NORMEvery year I say I’ll do it…I’ll find time to relax and enjoy Christmas. Breathe in the days like a slow drag of endorphins, swirling around in my head, producing a silly grin on my face. Sit by the tree and watch the lights dance on the ornaments that only come out once a year. Go out to the kitchen, my ultra-clean kitchen, and begin baking cookies for which I have to Google which store in the free world sells the ingredients. (Because I can’t just make chocolate chip or molasses:) Then mosey into the dining room and begin wrapping presents while watching black and white movies. All the while supervising my tots making a gingerbread village. Ahh, the Norman Rockwell of it all!

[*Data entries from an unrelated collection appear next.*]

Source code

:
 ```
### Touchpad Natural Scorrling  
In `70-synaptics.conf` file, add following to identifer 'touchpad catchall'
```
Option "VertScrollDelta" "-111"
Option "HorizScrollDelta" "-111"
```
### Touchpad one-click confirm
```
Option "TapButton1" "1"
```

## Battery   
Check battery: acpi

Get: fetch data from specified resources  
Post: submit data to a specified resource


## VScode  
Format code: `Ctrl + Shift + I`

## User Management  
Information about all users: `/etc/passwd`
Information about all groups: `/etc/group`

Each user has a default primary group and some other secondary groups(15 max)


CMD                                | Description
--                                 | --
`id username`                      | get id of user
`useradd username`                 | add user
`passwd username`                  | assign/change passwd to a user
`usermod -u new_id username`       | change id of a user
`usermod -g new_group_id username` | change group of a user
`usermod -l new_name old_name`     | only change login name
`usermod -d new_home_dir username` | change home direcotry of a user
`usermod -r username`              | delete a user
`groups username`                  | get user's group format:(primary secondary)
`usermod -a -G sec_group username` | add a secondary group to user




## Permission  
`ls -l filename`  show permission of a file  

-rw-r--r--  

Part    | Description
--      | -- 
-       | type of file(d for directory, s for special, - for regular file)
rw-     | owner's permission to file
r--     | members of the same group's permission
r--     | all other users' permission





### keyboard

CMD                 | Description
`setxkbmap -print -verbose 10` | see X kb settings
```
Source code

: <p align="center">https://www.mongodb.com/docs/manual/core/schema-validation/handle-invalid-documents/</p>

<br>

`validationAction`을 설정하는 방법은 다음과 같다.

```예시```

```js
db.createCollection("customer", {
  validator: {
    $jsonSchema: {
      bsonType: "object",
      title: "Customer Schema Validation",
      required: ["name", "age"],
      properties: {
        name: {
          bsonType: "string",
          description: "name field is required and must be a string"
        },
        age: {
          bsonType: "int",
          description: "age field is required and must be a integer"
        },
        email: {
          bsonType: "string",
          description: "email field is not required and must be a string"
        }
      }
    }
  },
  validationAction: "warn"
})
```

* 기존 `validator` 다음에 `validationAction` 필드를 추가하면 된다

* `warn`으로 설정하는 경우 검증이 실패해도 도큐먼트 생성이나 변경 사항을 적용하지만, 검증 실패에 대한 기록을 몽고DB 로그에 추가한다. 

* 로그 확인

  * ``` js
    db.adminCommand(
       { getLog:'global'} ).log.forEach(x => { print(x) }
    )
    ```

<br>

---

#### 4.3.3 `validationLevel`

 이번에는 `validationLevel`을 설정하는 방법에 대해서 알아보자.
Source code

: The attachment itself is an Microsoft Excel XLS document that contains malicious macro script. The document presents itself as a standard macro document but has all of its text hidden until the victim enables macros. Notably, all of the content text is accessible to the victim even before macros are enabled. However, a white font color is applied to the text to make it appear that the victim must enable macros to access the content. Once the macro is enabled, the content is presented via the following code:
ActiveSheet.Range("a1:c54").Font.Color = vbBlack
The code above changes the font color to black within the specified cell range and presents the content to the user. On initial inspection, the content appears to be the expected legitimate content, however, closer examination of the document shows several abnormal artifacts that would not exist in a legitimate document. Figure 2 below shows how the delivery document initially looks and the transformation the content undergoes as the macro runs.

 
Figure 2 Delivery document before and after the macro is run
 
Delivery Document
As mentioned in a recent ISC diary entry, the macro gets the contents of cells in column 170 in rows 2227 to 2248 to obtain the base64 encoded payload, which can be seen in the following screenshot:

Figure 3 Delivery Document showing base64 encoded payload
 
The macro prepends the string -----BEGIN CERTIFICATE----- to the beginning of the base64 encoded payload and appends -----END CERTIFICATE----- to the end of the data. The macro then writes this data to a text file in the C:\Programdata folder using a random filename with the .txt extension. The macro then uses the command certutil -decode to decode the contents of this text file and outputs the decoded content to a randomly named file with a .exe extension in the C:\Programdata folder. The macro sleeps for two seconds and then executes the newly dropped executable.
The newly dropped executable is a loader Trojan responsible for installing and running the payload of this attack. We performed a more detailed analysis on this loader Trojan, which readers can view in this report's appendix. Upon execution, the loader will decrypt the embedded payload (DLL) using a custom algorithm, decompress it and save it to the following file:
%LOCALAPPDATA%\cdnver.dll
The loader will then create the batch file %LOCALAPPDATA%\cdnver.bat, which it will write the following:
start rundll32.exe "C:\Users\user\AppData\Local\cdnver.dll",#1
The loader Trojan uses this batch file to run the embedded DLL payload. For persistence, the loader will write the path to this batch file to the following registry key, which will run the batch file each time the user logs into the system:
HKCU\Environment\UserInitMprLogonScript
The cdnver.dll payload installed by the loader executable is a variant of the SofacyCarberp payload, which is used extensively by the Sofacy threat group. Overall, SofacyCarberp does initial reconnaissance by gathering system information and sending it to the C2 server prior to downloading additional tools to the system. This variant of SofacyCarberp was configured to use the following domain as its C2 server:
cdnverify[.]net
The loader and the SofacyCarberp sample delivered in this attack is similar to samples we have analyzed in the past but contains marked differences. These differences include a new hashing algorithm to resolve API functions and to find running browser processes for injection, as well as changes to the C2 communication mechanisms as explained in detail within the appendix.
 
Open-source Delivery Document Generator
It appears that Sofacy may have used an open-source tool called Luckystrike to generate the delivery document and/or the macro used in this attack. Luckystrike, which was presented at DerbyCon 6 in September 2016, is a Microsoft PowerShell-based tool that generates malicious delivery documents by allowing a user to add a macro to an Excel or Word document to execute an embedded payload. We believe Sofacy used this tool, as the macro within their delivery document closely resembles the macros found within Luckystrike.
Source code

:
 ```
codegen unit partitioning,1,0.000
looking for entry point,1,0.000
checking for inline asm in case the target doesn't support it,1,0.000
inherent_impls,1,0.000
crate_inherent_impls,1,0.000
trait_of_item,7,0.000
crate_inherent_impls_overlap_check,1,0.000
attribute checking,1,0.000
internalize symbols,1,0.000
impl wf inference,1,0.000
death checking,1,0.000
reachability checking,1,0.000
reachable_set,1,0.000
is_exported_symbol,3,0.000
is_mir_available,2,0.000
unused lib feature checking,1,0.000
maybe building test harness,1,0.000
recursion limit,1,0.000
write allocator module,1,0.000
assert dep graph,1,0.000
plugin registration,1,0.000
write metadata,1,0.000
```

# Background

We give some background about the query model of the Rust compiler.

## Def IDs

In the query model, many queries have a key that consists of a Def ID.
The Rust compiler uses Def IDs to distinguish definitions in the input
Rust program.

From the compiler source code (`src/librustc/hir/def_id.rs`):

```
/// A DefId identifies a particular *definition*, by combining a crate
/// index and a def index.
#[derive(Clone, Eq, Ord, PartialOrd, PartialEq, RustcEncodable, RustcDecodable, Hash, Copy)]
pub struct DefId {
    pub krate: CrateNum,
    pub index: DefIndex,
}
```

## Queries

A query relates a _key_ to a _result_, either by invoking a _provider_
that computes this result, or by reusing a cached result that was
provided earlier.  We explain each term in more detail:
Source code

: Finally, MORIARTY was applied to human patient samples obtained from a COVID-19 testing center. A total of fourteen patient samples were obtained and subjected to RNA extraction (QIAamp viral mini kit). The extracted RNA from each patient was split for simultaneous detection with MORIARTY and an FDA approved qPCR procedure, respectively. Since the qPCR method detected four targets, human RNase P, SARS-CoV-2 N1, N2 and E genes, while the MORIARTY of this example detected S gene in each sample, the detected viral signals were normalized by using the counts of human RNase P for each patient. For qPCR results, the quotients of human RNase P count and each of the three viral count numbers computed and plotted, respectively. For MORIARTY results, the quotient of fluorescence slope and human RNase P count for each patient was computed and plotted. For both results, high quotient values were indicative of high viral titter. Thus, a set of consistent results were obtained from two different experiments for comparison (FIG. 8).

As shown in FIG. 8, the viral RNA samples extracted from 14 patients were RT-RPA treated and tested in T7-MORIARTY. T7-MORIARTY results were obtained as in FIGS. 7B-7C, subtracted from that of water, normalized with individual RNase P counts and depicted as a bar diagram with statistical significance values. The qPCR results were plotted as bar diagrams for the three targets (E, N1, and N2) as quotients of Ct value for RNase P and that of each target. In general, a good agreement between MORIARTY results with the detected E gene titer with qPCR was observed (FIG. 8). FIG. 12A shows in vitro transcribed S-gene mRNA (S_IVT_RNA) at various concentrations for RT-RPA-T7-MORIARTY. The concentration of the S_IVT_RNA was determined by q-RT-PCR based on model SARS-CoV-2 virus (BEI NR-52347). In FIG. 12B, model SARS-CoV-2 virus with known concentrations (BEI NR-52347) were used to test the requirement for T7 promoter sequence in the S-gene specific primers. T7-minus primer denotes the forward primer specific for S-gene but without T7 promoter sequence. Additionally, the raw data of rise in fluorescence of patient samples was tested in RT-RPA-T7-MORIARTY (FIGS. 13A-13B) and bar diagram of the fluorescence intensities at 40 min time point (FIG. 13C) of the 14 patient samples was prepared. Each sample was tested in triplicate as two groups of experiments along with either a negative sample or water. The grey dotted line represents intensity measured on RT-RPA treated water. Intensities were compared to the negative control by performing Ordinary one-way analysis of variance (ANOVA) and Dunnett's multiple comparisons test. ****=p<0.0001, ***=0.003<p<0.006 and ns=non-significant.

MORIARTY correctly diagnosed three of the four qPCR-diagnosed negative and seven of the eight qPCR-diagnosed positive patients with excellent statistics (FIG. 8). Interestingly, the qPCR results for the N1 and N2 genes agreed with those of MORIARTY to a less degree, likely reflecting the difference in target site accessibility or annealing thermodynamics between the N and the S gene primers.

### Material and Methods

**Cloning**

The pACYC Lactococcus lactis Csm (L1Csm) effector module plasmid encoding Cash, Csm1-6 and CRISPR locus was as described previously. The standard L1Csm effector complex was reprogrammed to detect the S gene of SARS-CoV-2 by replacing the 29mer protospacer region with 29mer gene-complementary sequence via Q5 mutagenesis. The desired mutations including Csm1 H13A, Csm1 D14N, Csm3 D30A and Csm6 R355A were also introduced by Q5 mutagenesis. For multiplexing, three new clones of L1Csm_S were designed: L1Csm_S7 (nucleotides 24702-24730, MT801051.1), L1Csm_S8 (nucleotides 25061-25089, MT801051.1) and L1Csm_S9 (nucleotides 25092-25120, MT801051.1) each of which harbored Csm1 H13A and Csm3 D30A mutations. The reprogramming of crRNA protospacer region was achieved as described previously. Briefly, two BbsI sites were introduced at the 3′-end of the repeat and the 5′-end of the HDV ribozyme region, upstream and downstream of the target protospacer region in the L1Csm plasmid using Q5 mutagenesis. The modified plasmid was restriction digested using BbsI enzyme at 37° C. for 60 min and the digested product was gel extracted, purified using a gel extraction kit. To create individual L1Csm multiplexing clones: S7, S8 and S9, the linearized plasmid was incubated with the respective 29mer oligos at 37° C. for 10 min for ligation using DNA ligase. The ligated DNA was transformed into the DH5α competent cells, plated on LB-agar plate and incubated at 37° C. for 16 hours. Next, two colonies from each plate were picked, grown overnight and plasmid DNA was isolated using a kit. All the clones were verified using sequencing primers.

But alas, every year it never seems to happen quite like I want it. This year for example I’ve been working my butt off. A virus hit my workplace and I’ve had to go in double time, the only cookies I make come from a roll in a messy kitchen, and I’ve managed to wrap only a few gifts, because Amazon is still shipping the others.  Gingerbread village? Ha! Try ugly lined paper and crayons to help pass their time until the Jolly ol’Saint Nick shows with toys that will interest them all of a day and a half (if I’m lucky). The future days don’t seem to have any more hope for a slow down.

There’s always time to dream for next year, I suppose.